Global airline industry predicts $35.6 billion net profit for 2023, doubles June forcast

istanbul, turkey - July 2, 2016: Airplanes are waiting  in line to take off at sabiha gokcen airport during busy holiday beginning in istanbul turkey

Flying in the face of a global cost-of-living crisis, the world airline industry has revealed it expects a net profit of $35.6b which is predicted to go even higher in 2024.

The International Air Transport Association (IATA) which represents over 300 airlines around the world including both Qantas and Virgin Australia forecasted a 2.78 per cent net profit increase in 2024,.

“Considering the major losses of recent years, the $25.7 billion net profit expected in 2024 is a tribute to aviation’s resilience,” director general, IATA, Willie Walsh, said.

“People love to travel and that has helped airlines to come roaring back to pre-pandemic levels of connectivity.

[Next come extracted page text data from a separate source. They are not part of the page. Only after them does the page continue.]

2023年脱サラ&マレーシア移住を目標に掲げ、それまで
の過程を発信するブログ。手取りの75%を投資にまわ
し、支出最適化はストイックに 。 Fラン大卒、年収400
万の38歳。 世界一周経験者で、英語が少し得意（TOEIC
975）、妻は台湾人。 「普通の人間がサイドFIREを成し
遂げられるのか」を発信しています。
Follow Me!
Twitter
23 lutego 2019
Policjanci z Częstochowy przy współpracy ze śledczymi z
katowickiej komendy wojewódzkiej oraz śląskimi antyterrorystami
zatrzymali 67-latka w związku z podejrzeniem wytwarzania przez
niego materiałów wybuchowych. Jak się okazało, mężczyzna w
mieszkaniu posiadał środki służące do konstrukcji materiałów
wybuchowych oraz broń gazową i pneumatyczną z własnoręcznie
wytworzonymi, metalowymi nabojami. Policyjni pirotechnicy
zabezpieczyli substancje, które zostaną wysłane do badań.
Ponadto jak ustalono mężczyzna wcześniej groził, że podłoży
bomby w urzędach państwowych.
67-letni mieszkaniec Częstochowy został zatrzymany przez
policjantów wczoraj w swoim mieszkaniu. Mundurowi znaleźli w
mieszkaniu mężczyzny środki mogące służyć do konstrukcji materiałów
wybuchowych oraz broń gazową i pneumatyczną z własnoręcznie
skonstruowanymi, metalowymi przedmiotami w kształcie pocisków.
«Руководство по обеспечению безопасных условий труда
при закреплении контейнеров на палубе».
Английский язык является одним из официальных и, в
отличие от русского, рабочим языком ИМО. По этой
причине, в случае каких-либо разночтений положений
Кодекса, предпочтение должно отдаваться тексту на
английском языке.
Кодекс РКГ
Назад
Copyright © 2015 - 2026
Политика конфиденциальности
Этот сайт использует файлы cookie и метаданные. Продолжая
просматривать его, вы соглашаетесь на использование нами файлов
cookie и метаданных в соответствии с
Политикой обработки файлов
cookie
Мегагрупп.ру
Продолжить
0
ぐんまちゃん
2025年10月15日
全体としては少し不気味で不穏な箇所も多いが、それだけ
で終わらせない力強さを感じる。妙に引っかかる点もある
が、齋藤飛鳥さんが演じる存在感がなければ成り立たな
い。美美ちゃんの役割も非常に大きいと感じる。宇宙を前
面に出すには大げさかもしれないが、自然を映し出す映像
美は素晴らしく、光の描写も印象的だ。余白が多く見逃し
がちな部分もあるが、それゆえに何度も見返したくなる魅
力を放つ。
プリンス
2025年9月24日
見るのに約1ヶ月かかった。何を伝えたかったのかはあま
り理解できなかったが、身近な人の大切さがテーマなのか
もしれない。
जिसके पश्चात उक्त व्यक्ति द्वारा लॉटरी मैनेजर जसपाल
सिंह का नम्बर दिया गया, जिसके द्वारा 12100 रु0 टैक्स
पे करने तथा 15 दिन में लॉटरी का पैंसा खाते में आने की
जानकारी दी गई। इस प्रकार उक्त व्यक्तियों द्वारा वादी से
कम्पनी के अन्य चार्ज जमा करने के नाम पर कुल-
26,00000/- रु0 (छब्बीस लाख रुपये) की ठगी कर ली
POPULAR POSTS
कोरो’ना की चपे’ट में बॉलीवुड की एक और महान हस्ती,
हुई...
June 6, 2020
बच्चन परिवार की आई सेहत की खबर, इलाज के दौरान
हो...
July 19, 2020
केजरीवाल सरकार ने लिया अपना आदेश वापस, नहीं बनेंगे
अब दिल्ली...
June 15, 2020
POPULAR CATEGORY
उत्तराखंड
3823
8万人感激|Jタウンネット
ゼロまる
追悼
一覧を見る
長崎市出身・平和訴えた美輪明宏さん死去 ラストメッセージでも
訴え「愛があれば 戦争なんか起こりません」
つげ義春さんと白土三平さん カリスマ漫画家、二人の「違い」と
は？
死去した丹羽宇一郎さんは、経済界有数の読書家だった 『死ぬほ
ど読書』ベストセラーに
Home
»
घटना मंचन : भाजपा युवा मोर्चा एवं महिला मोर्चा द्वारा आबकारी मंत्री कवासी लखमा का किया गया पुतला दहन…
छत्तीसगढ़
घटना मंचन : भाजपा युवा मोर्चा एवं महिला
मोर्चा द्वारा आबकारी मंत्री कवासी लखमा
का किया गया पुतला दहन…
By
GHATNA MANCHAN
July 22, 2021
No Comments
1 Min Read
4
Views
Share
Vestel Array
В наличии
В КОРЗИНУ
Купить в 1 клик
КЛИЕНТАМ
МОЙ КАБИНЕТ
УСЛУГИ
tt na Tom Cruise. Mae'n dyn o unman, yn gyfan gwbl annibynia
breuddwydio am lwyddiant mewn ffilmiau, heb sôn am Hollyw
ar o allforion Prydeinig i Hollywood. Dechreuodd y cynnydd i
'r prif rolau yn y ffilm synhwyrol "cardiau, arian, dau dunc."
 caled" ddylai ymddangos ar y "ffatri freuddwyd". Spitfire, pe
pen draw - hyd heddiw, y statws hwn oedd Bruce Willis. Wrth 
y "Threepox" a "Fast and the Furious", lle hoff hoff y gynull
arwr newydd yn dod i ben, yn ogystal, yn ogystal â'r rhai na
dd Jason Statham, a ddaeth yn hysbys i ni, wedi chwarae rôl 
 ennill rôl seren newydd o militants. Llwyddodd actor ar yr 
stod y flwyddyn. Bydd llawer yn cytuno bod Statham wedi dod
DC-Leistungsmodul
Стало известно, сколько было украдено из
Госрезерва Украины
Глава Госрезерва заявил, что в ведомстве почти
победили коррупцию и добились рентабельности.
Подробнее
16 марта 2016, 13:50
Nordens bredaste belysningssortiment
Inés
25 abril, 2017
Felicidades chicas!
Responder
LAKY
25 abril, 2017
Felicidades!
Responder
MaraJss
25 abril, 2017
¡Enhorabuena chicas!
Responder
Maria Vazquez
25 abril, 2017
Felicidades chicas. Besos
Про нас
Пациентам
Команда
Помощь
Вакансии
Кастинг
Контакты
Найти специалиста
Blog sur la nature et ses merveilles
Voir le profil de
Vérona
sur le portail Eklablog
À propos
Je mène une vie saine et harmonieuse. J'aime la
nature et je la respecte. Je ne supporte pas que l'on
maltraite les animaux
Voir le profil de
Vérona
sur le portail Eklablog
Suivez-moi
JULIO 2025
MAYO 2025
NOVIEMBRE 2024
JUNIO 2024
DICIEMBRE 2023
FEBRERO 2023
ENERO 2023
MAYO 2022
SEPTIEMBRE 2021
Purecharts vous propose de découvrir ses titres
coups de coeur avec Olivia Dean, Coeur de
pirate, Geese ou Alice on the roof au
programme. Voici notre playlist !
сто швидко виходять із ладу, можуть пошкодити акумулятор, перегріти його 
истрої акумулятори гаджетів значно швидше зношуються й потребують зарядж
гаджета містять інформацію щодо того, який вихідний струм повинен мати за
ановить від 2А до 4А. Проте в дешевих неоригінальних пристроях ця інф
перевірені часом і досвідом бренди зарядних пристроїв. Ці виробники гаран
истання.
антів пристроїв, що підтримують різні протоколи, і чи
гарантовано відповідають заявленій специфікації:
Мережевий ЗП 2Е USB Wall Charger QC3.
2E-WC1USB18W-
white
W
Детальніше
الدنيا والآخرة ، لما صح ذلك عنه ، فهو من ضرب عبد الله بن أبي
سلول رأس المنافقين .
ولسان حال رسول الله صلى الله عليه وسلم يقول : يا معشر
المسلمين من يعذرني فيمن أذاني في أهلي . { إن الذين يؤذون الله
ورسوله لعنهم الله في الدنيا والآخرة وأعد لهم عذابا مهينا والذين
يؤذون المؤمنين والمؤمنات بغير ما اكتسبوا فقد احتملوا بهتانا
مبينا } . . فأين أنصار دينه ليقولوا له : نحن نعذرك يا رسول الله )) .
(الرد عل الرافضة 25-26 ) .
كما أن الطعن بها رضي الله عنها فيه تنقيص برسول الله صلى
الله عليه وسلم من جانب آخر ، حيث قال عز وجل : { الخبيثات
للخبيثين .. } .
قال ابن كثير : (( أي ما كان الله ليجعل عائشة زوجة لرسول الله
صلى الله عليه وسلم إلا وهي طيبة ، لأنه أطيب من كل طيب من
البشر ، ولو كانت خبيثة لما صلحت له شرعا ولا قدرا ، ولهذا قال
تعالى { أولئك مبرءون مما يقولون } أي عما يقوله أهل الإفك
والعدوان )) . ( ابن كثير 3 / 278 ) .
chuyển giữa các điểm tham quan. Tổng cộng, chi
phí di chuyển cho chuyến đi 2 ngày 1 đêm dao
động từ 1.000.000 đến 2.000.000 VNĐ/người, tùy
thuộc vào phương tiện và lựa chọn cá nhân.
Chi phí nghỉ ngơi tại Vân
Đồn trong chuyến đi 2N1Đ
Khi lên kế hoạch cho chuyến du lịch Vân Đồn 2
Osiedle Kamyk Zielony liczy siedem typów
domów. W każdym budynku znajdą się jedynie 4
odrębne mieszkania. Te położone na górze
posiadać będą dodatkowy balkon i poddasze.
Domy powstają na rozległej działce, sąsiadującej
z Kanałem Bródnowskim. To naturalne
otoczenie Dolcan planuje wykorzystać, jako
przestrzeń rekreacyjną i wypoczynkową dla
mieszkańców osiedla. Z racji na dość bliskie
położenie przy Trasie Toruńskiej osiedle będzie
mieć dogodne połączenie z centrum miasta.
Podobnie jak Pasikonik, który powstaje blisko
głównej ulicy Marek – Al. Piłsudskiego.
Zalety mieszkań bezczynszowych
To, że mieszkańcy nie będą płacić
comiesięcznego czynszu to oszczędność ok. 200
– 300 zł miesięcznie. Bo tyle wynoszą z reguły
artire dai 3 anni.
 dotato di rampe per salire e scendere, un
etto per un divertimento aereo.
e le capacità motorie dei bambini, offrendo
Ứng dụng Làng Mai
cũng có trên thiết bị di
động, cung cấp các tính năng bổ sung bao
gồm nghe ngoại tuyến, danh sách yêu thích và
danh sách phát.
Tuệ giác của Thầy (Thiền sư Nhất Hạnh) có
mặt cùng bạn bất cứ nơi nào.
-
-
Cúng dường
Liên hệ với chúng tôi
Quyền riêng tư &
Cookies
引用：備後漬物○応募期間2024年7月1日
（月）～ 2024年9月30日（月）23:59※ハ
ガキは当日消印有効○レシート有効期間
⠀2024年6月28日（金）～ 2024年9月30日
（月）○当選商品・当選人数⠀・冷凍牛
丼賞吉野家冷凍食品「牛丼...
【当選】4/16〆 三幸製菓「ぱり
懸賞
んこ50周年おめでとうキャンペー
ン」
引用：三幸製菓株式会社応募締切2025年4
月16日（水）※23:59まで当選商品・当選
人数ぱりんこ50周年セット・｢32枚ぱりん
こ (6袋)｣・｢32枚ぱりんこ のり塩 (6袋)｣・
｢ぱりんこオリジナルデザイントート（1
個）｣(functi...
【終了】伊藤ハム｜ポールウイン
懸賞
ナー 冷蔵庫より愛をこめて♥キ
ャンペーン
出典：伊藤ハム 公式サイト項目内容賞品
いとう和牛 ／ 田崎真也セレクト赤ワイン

The speed of the recovery has been extraordinary, yet it also appears that the pandemic has cost aviation about four years of growth.

“From 2024 the outlook indicates that we can expect more normal growth patterns for both passenger and cargo.” 

Key factors influencing market:

  • Overall revenue – expected to hit a historic high in 2024.
  • Passenger revenue – ongoing demand means a predicted 12 per cent increase on 2023.
  • Cargo revenue – expected to drop on ’23 numbers but still up on ’19.
  • Expenses – expected to grow 6.9 per cent.
  • Fuel price – accounts for 31 per cent of operating costs.
  • Other expenses – total cost over $950 billion.

Asia Pacific round up:

While some of the region’s main domestic markets (China, Australia and India) recovered quickly from the pandemic, international travel to/from the region was subdued as China only eliminated the last of its international travel restrictions in mid-2023.

China’s international travel remains 40 per cent below pre-pandemic levels and the region is expected to post a small loss in 2023, turning to a profit in 2024.